Irene Ekkeshis’s eye started to itch after wearing a contact lens. She assumed that the itching would subside and that it was nothing to worry about. Unfortunately, she was wrong.
Ekkeshis woke up on Saturday morning with tears streaming down her right eye. She went to the store to grab some eye drops, and figured that would resolve her issues.
Later that evening, her pain was so bad, she wasn’t able go to her kitchen because she developed an intolerance to florescent light.
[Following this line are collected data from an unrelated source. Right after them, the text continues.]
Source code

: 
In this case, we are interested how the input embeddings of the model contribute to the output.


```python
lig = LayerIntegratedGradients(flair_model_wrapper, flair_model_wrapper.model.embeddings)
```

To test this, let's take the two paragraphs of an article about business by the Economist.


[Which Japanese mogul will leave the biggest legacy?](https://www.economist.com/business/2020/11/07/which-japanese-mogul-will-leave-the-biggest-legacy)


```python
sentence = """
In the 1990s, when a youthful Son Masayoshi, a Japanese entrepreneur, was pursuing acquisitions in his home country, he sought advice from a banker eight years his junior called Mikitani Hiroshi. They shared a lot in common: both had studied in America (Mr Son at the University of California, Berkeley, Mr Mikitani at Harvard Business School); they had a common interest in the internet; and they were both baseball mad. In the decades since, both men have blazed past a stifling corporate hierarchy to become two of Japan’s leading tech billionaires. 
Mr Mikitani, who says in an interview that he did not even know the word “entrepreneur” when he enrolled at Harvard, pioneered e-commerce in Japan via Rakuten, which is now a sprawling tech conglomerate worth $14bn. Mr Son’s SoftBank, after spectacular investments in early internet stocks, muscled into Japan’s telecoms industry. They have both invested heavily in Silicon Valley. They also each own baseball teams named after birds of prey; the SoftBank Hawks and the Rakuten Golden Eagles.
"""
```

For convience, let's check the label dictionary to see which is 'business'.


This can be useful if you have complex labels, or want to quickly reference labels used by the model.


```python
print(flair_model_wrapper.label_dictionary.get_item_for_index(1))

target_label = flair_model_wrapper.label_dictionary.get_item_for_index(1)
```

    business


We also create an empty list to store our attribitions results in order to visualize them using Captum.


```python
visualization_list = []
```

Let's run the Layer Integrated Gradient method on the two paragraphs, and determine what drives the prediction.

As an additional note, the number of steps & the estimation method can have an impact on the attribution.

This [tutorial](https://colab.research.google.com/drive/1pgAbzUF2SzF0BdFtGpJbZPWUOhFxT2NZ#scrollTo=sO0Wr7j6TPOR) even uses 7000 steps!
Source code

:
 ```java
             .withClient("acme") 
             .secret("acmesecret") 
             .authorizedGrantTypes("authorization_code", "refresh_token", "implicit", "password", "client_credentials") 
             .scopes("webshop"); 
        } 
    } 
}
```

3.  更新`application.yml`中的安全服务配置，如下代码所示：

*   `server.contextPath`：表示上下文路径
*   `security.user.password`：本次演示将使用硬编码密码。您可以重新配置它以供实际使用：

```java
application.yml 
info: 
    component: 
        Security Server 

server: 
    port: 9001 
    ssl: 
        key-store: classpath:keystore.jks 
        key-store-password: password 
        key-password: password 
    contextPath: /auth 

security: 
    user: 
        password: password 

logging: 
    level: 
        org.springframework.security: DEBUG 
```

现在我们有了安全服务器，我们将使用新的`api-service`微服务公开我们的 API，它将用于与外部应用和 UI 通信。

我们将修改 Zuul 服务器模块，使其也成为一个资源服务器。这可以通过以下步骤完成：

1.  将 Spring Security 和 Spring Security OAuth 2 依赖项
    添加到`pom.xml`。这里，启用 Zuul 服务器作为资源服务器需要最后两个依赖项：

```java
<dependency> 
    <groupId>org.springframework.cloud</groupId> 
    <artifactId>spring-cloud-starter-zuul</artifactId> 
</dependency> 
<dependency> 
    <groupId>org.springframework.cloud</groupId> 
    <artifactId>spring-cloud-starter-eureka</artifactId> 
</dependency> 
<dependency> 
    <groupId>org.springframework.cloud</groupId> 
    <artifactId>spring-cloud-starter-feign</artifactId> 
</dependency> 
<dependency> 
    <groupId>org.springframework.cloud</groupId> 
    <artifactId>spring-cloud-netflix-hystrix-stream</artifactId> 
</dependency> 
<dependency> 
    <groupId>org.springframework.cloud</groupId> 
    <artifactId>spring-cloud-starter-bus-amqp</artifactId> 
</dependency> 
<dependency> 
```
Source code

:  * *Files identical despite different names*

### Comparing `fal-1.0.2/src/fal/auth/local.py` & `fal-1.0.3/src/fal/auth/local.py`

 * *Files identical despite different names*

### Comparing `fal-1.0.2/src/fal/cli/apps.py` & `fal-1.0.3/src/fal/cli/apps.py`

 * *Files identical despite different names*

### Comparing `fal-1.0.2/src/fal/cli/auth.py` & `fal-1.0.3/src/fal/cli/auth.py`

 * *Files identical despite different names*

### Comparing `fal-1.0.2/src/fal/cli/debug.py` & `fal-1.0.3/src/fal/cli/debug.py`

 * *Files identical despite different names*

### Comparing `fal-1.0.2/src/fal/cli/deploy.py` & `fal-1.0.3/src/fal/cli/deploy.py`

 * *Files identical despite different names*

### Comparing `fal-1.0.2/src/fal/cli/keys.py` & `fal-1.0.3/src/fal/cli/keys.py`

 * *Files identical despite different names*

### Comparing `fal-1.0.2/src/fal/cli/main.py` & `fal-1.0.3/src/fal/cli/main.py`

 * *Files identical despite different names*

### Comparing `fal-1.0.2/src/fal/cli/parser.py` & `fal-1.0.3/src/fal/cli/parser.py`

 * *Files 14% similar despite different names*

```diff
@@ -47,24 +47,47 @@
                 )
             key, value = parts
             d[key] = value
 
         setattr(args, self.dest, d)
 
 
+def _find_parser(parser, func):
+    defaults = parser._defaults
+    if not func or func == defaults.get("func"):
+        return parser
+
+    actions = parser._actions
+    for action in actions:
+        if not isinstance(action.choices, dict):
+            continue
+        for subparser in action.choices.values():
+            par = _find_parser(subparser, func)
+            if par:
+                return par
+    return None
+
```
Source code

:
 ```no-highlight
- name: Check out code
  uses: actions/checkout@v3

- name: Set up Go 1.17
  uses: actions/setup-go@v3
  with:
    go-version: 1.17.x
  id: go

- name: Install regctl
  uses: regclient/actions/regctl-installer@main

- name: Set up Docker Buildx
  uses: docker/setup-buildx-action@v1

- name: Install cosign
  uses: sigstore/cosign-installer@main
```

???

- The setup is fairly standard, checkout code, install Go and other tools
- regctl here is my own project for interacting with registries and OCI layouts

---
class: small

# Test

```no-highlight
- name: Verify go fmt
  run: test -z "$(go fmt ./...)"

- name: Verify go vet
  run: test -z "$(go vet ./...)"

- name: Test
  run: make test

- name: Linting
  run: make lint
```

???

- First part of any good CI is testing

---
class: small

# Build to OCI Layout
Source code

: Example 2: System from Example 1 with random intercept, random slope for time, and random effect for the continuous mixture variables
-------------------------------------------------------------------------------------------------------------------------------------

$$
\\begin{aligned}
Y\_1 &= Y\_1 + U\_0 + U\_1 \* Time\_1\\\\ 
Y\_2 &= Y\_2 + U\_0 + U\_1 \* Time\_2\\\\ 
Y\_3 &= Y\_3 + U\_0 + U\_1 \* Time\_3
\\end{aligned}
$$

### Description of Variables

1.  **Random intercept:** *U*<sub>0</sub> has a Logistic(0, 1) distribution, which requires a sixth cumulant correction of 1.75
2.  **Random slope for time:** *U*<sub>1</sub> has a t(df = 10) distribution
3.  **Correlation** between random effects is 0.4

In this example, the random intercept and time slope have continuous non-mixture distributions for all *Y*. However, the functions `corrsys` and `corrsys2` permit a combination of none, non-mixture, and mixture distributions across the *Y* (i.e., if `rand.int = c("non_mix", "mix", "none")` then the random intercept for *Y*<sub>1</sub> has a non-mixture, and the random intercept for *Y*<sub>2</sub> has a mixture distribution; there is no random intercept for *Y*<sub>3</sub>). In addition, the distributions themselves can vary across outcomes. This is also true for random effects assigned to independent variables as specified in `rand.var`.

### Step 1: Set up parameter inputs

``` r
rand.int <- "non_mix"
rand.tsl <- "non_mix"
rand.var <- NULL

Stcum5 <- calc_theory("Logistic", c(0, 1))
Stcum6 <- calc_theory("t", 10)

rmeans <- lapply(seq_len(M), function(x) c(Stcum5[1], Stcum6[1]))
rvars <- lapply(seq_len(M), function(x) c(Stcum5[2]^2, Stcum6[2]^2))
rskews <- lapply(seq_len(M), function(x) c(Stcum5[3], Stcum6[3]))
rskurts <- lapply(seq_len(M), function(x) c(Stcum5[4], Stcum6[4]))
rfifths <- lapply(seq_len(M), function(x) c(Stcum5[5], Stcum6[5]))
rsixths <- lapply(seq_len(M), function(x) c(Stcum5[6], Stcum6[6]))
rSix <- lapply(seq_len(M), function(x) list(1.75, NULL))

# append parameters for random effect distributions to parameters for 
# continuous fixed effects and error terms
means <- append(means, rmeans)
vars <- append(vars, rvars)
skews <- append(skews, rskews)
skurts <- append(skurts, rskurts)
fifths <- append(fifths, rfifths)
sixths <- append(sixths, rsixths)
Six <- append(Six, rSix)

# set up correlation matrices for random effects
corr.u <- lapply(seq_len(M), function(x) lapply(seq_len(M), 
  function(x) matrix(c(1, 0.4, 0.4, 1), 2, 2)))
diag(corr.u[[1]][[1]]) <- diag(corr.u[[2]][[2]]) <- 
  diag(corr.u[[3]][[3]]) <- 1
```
Ekkeshis knew she had to go to the doctor.
She went straight to the Moorsfield Eye Hospital, where they gave her a corneal scrape, a scary procedure involving a needle removing cells from the surface of the eyeball, and she was diagnosed with an infection.
Acanthamoeba Keratitis aka “AK” was caused by micro-organisms that are commonly found in tap water, sea water and swimming pools but the majority of cases are associated with contact lenses.
Ekkeshis did not respond to the treatment by doctors, and her infection worsened to the point that she now has vision loss in that eye.
By the time she was 30 she wore daily disposable lenses, the kind you throw away each evening, and she had never had any trouble with them. But AK, in which an amoeba invades the cornea – the clear front part of the eye – turned out to be a major problem. At first, Ekkeshis was given antiseptic eye drops to take every hour. She was told that as the infection had been caught early it should be cured in a matter of weeks. But her eye didn’t respond to the treatment, and because the cornea has the highest density of pain receptors in the body, she was soon in agony. “The pain got worse as the infection developed,” she says. “At times it was unbearable and was almost impossible to control, even with the strongest painkillers.” She could not work and eventually quit her job as a travel company director. Her eye streamed for months until doctors started to get the infection under control. The pain also started to subside. But by now the cornea of her right eye was scarred, leaving her vision in this eye blurred.